Product 'Evangelist'
Product Design Solutions
Siemens PLM Software Inc.
Industry Sector
Cypress, CA

To an Engineer, the glass is twice as big as it needs to be.
 
Attached is an assembly based on my approach, including breaking the one component into a single body and adding it twice. I've also included a drawing where this item only shows up as a single item in the Parts List.

BTW, if you are having problems getting small parts, like the ball bearings, to properly constrain, start off with them near where their final position/location will be (just drag them around until they are close, which you can do while you're in the Assembly Constraints dialog by just place your cursor over the component, pressing MB1 and dragging the component).

John R. Baker, P.E.
Product 'Evangelist'
Product Design Solutions
Siemens PLM Software Inc.
Industry Sector
Cypress, CA

To an Engineer, the glass is twice as big as it needs to be.
 
Hi John,
thank you.
I see you have add two properties to one component.
CALLOUT e DB_COMP_HANDLE.
The purpose of the two properties and their relative value.

Regards..
 
I never added THOSE properties. I did however add a do-not-section attribute to the ball bearings and a do-not-include-in-parts-list attribute to one of the components that you didn't want to show as qty 2, but rather just as 1.

John R. Baker, P.E.
Product 'Evangelist'
Product Design Solutions
Siemens PLM Software Inc.
Industry Sector
Cypress, CA

To an Engineer, the glass is twice as big as it needs to be.
 
I need to mate a sphere with a cone but I'm using NX2 and could not open the attached files.

To simplify my assembly, assume that I need to mate a sphere (such as a ball bearing) with a countersunk hole where I should get a line of contact in the shape of a circle.
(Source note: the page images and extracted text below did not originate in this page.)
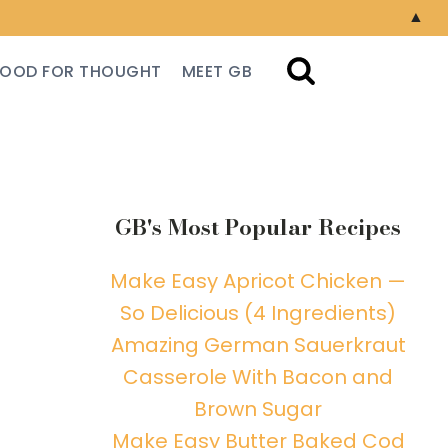
▲
FOOD FOR THOUGHT
MEET GB
GB's Most Popular Recipes
Make Easy Apricot Chicken —
So Delicious (4 Ingredients)
Amazing German Sauerkraut
Casserole With Bacon and
Brown Sugar
Make Easy Butter Baked Cod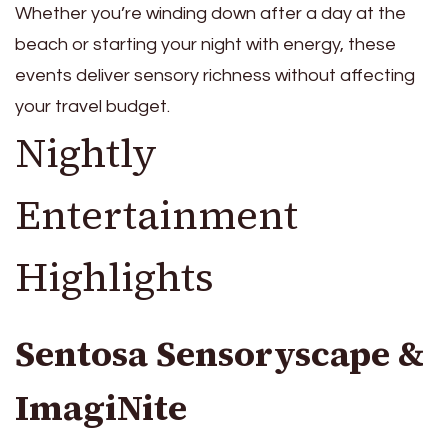
Whether you’re winding down after a day at the
beach or starting your night with energy, these
events deliver sensory richness without affecting
your travel budget.
Nightly
Entertainment
Highlights
Sentosa Sensoryscape &
ImagiNite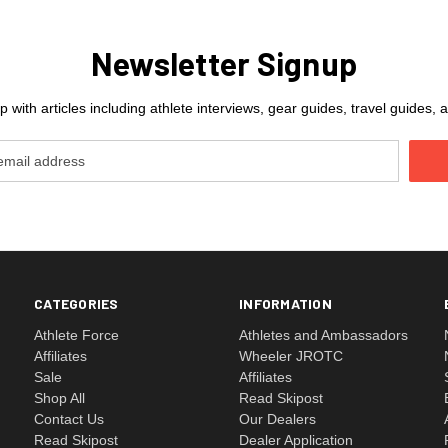
Newsletter Signup
 with articles including athlete interviews, gear guides, travel guides
CATEGORIES
INFORMATION
Athlete Force
Athletes and Ambassadors
Affiliates
Wheeler JROTC
Sale
Affiliates
Shop All
Read Skipost
Contact Us
Our Dealers
Read Skipost
Dealer Application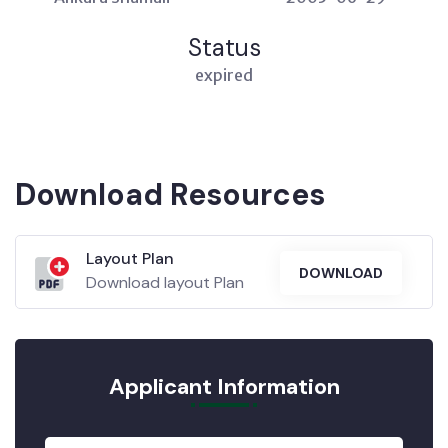
Status
expired
Download Resources
Layout Plan
DOWNLOAD
Download layout Plan
Applicant Information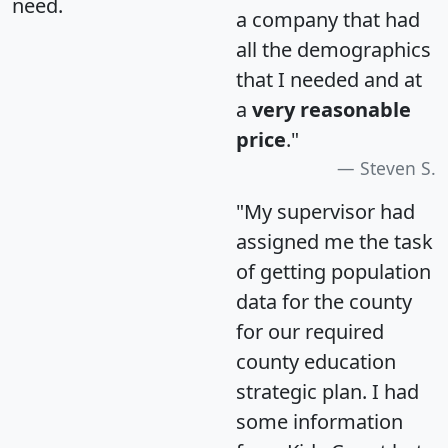
need.
a company that had
all the demographics
that I needed and at
a
very reasonable
price
."
Steven S.
"My supervisor had
assigned me the task
of getting population
data for the county
for our required
county education
strategic plan. I had
some information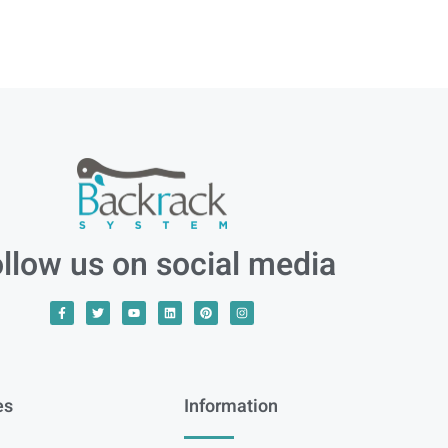
llow us on social media
es
Information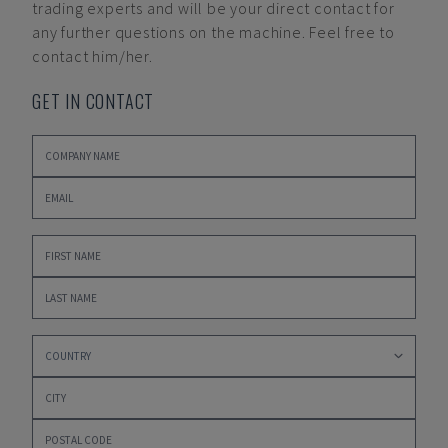
trading experts and will be your direct contact for
any further questions on the machine. Feel free to
contact him/her.
GET IN CONTACT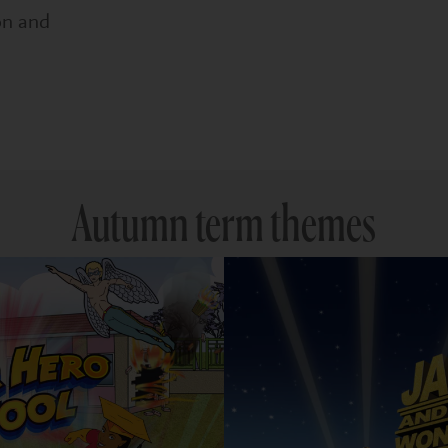
on and
Autumn term themes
I've tried mating, align, and tangent but nothing thus far as achieved the desired result.

Any tips?

Thanks,
Richard
 
OK, for NX 2.0 you can't actually Mate a Sphere to be tangent to the Conical face of the countersunk hole. The best that you can do is to create some addition Datums (Planes and Axis) and use these to perform the mate to. To see what I mean look at the attached NX 2.0 example (I'm having a problem with a slow up-load time so I'm going to have to load the assembly and the parts one at a time).

John R. Baker, P.E.
Product 'Evangelist'
Product Design Solutions
Siemens PLM Software Inc.
Industry Sector
Cypress, CA

To an Engineer, the glass is twice as big as it needs to be.
 
Thanks!

For some reason when I used 'Mate' the sphere shot through the plane even after I backed it off away from the plane but I tried using 'Tangent' instead and it worked fine.

I don't know why it would matter but I actually have a cylinder with a spherical end but it seemed like it was trying to mate it tangent to the back side of the "sphere" but in my case the back side doesn't exist... Oh well.

Richard
 
With the old Mating Conditions, you can't use 'Mate' to place a curved surface tangent to some other face. That's what 'Tangent' is for. Of course, once you move to Assembly Constraints, you'll note that both 'Mate' and 'Tangent' have been replaced with a single constraint called 'Touch', which works with any shape.

John R. Baker, P.E.
Product 'Evangelist'
Product Design Solutions
Siemens PLM Software Inc.
Industry Sector
Cypress, CA

To an Engineer, the glass is twice as big as it needs to be.